* **ASSIGNMENT**
What do the lines say, reproduced word for word, from the first of the entries below through the line bearing "rarely succeed."?

::: LISTED RECORDS :::

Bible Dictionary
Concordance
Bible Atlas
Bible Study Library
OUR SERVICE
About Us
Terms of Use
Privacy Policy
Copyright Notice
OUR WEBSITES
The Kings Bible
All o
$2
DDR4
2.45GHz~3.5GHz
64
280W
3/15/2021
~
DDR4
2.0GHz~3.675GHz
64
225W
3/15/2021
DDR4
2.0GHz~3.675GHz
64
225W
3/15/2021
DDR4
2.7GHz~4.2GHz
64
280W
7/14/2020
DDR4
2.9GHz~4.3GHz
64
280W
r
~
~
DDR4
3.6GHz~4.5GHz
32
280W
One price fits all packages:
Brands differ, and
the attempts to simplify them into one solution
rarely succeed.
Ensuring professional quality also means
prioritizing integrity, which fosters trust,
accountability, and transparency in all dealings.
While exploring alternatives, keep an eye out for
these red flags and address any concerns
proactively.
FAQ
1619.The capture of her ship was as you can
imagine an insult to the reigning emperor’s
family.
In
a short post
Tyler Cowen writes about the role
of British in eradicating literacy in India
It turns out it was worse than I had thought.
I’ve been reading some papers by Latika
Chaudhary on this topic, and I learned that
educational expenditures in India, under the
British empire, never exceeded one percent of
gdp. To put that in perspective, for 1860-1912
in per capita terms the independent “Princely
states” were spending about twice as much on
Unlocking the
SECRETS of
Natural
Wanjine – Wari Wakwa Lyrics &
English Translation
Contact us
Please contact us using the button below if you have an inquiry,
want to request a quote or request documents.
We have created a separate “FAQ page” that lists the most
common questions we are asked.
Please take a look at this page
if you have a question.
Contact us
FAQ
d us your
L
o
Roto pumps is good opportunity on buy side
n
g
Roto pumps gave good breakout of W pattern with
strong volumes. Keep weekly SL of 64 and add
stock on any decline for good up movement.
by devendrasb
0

:::

* **TASK SOLUTION**
Bible Dictionary
Concordance
Bible Atlas
Bible Study Library
OUR SERVICE
About Us
Terms of Use
Privacy Policy
Copyright Notice
OUR WEBSITES
The Kings Bible
All o
$2
DDR4
2.45GHz~3.5GHz
64
280W
3/15/2021
~
DDR4
2.0GHz~3.675GHz
64
225W
3/15/2021
DDR4
2.0GHz~3.675GHz
64
225W
3/15/2021
DDR4
2.7GHz~4.2GHz
64
280W
7/14/2020
DDR4
2.9GHz~4.3GHz
64
280W
r
~
~
DDR4
3.6GHz~4.5GHz
32
280W
One price fits all packages:
Brands differ, and
the attempts to simplify them into one solution
rarely succeed.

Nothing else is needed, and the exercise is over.